Extrait -
┌──
« Ce n’est pas fréquent que les gens qui font de la télé soient aussi agréables dans la vraie vie qu’ils le paraissent à l’écran », lance en riant Sona Movsesian. Rare exception : son patron, Conan O’Brien. L’assistante de la légende des talk-shows de fin de soirée explique dans un livre hilarant, The World’s Worst Assistant, pourquoi elle refuse de trop s’échiner au boulot.

Oui, bien sûr : « la pire assistante au monde », personnage cristallisé par de nombreux segments absurdes diffusés dans la défunte émission de Conan O’Brien sur TBS, est d’abord et avant tout une caricature de la vraie Sona Movsesian. Exemple : en 2009, alors que la presse à potins rapportait que Robert De Niro poursuivait son propre assistant parce qu’il avait visionné 55 épisodes de Friends en quatre jours, Sona entreprenait de battre cette honorable marque. Elle parviendra à visionner 58 épisodes en quatre jours. Bravo.

Ce livre, Sona l’envisageait néanmoins avec un certain sérieux, comme un contrepoids à l’archétype, omniprésent en fiction, de l’assistante bonasse et obéissante, auquel elle oppose les confessions d’une assistante qui, même si elle a décroché son emploi de rêve, refuse d’essuyer les pires avanies ou de faire la carpette, sous prétexte qu’elle est au service de quelqu’un de puissant.

Contrepoids aussi aux allégations ayant émané au cours des dernières années au sujet de plusieurs figures télévisuelles qui ont érigé des empires sur leur gentillesse habilement feinte, tout en se comportant, en coulisses, avec l’humilité de Louis XIV.
└──
Données fournies -
┌──
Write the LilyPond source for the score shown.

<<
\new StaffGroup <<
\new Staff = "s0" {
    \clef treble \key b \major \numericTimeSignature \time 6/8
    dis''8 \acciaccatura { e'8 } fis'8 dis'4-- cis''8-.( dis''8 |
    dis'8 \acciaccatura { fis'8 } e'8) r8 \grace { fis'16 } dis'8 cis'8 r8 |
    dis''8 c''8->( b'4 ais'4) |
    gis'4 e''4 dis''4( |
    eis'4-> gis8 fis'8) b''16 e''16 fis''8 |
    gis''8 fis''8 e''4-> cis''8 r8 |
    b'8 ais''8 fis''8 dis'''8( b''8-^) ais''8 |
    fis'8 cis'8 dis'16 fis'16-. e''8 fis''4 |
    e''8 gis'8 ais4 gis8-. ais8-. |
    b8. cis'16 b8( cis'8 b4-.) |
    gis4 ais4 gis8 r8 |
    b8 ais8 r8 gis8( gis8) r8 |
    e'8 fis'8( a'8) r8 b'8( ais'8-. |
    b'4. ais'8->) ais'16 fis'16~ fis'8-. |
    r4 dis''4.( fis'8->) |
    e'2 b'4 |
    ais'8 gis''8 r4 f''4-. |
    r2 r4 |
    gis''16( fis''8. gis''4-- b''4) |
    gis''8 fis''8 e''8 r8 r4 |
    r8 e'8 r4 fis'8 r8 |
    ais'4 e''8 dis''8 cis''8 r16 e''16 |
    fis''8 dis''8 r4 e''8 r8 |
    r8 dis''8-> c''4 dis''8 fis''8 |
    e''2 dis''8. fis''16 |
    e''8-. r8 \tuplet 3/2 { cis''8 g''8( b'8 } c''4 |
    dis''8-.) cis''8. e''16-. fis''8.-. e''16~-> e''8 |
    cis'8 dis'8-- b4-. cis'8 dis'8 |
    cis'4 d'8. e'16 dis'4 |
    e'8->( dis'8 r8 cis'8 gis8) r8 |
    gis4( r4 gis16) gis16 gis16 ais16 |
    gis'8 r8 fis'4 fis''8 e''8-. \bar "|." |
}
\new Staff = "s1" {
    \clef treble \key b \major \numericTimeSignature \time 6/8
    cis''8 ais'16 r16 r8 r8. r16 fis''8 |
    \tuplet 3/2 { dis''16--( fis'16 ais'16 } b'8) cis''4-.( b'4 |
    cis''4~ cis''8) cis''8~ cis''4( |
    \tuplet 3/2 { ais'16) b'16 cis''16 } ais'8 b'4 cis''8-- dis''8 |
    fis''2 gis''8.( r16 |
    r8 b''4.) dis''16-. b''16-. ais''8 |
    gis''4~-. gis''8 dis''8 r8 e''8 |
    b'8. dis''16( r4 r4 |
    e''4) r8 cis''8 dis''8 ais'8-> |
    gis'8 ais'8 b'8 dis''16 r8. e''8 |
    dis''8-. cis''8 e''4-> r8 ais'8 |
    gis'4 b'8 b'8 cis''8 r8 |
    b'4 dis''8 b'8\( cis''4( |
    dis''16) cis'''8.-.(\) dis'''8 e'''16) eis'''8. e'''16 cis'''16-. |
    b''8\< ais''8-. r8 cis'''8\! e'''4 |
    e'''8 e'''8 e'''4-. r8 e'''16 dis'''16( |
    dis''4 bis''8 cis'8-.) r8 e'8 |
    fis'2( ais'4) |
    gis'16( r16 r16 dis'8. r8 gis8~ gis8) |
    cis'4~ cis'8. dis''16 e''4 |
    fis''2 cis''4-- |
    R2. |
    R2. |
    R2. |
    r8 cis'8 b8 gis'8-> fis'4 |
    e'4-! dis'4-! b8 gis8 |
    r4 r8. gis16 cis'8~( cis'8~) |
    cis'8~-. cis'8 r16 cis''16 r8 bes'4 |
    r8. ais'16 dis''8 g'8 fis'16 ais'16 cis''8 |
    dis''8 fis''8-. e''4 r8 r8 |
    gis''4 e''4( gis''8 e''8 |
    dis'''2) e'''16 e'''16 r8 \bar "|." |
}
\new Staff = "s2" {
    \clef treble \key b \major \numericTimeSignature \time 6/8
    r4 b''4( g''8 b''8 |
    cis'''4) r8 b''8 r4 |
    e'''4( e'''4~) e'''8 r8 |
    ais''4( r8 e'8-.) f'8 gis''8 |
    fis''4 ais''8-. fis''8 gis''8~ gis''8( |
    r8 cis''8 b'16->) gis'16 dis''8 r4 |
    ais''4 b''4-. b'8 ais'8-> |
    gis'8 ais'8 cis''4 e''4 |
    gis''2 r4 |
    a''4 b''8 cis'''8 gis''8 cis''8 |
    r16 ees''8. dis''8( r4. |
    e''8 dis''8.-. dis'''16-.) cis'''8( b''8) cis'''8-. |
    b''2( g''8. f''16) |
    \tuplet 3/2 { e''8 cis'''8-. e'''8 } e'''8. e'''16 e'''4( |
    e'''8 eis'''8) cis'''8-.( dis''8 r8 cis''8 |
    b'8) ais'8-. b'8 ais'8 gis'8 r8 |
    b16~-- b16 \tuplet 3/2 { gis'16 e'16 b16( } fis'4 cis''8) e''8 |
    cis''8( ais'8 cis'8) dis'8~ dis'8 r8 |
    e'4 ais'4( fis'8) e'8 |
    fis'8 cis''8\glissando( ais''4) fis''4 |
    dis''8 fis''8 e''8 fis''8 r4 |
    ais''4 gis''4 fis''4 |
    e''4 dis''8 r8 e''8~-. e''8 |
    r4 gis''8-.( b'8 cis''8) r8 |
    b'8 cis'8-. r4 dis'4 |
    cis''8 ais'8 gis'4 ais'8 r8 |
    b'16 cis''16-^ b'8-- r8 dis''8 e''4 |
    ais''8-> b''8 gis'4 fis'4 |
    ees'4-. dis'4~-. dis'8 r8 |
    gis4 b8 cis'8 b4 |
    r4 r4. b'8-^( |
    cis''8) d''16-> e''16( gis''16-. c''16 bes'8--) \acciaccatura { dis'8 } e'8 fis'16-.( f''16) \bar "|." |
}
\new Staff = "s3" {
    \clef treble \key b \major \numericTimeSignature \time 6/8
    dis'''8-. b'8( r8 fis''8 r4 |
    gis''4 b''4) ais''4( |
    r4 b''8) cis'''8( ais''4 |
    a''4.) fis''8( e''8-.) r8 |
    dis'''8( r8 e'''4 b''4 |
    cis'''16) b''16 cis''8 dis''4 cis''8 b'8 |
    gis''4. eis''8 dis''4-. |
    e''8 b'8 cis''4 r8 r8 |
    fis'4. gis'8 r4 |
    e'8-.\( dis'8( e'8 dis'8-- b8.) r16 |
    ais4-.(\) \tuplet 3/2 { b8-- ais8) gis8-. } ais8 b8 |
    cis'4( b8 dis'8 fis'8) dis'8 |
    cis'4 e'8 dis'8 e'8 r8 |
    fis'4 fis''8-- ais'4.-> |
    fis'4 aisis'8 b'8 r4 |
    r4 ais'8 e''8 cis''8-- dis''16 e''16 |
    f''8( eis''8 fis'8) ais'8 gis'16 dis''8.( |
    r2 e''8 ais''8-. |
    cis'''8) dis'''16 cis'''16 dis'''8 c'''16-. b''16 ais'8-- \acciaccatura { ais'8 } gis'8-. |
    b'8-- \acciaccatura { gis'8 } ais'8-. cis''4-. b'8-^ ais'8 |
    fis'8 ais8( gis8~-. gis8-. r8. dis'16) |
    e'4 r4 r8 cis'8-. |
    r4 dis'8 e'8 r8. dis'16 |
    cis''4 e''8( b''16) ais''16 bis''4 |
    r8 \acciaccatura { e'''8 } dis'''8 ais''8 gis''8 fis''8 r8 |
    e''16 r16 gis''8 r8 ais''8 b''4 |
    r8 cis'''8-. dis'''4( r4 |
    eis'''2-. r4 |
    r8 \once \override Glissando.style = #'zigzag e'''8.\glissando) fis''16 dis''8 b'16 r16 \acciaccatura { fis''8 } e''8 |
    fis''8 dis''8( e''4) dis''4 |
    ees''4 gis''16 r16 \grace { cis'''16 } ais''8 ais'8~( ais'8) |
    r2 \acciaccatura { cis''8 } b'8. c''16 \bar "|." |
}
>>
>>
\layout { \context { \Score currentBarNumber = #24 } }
└──
Exercice court 1 - Recopiez le passage de l'extrait sur Sona Movsesian, en commençant à « Contrepoids aussi aux » et en terminant à « l’humilité de Louis XIV. ».
Exercice court 2 - D'après l'extrait sur Sona Movsesian, combien d'épisodes de Friends a-t-elle réussi à visionner en quatre jours ?
Ces enregistrements proviennent d'une source différente.

Réponse complète 1 -
Contrepoids aussi aux allégations ayant émané au cours des dernières années au sujet de plusieurs figures télévisuelles qui ont érigé des empires sur leur gentillesse habilement feinte, tout en se comportant, en coulisses, avec l’humilité de Louis XIV.

Réponse complète 2 - Elle a visionné 58 épisodes en quatre jours.